Alıştırmalar:
1. Kötü niyet tazminatını ele alan okunacak bölüme göre davalı tarafın kötü niyet tazminatı istemi neden reddedilmiştir? Bir ile üç cümle arasında açıklayınız.
2. Aşağıdaki ifadelerin kötü niyet tazminatını ele alan okunacak bölümle uyuşup uyuşmadığını belirtiniz. Her biri için evet ya da hayır deyip bölümden belirleyici sözleri aynen aktarınız.
(a) Kötü niyet tazminatına hükmedilmesi için icra takibinin haksız olması tek başına yeterlidir.
(b) Somut olayda takibin haksız olduğu kabul edilmiştir.
(c) Davacının icra takibinde kötü niyetli olduğu dosya kapsamından anlaşılmıştır.
3. Kötü niyet tazminatını ele alan okunacak bölümü son cümlesinden sonra sürdürünüz.

====== Okunacak Bölüm ======

2004 sayılı İcra İflas Kanunu’nun 67/2.maddesi uyarınca itirazın iptali davasının kısmen veya tamamen reddi halinde, borçlu lehine hükmedilecek tazminat kötü niyet tazminatı olup, borçlu lehine kötü niyet tazminatına hükmedilebilmesi için icra takibinin haksız olmasının yanında takip alacaklısının kötü niyetli olması gerekir. Alacaklı icra takibi başlatmakta kötü niyetli değilse aleyhine kötü niyet tazminatı hükmedilemez. Somut olayda, takip haksız olmakla birlikte, davacının icra takibinde kötü niyetli olduğu dosya kapsamından anlaşılamamaktadır. Bu sebeple davalı yanın kötü niyet tazminatı isteminin reddine karar verilerek uyuşmazlığın bütünü hakkında aşağıdaki şekilde hüküm kurma yoluna gidilmiştir.

====== Sağlanan Malzeme ======

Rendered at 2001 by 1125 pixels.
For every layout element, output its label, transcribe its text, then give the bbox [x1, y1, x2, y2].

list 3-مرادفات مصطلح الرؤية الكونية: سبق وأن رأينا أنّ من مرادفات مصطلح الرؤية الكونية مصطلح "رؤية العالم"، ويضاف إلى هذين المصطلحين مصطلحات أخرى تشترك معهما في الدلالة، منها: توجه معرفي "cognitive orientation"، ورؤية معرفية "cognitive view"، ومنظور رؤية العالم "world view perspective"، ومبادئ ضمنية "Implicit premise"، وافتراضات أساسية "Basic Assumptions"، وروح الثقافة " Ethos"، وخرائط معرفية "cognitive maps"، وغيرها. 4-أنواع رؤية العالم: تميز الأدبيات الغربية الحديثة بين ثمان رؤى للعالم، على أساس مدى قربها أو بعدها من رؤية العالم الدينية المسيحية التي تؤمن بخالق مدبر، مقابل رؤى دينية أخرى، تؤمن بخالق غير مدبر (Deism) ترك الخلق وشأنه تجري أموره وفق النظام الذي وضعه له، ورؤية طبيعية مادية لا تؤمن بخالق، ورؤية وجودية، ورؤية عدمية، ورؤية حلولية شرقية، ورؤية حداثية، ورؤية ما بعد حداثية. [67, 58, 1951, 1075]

======

Görevlere Göre Yanıtlar:
1. Borçlu lehine kötü niyet tazminatına hükmedilebilmesi için icra takibinin haksız olması yetmez; takip alacaklısının da kötü niyetli olması gerekir. Somut olayda takip haksız olmakla birlikte, davacının icra takibinde kötü niyetli olduğu dosya kapsamından anlaşılamamıştır. Bu yüzden istem reddedilmiştir.

2.
(a) Hayır: "icra takibinin haksız olmasının yanında takip alacaklısının kötü niyetli olması gerekir"
(b) Evet: "takip haksız olmakla birlikte"
(c) Hayır: "davacının icra takibinde kötü niyetli olduğu dosya kapsamından anlaşılamamaktadır"

3.
KARAR : Gerekçede açıklandığı üzere;
1-)Davanın REDDİNE,
2-)Davalının kötü niyet tazminatı talebinin REDDİNE,
3-)Alınması gereken 80,70 TL karar ve ilam harcının, 299,29 TL peşin harçtan mahsubu ile bakiye 218,59 TL harcın karar kesinleştiğinde davacı yana iadesine,
4-)Davacı tarafça yapılan yargılama giderinin kendi üzerinde bırakılmasına,
5-)Davalı taraf kendisini vekil ile temsil ettirdiğinden karar tarihinde yürürlükte bulunan AAÜT gereği hesap olunan 5.100,00 TL vekalet ücretinin davacıdan alınarak davalıya ödenmesine
6-)Gider avansının harcanmayan kısmının karar kesinleştiğinde ilgili tarafa iadesine,
7-)6325 Sayılı Hukuk Uyuşmazlıklarında Arabuluculuk Kanunu ve Arabuluculuk Kanunu Yönetmeliği gereğince Adalet Bakanlığı bütçesinden ödenen 1.320,00 TL arabulucu ücretinin davacıdan alınarak Hazineye gelir kaydına,
Dair, taraf vekillerinin yüzüne karşı gerekçeli kararın taraflara tebliğinden itibaren iki haftalık yasal süre içerisinde İstanbul Bölge Adliye Mahkemesi nezdinde istinaf kanun yolu açık olmak üzere verilen karar açıkça okunup usulen anlatıldı.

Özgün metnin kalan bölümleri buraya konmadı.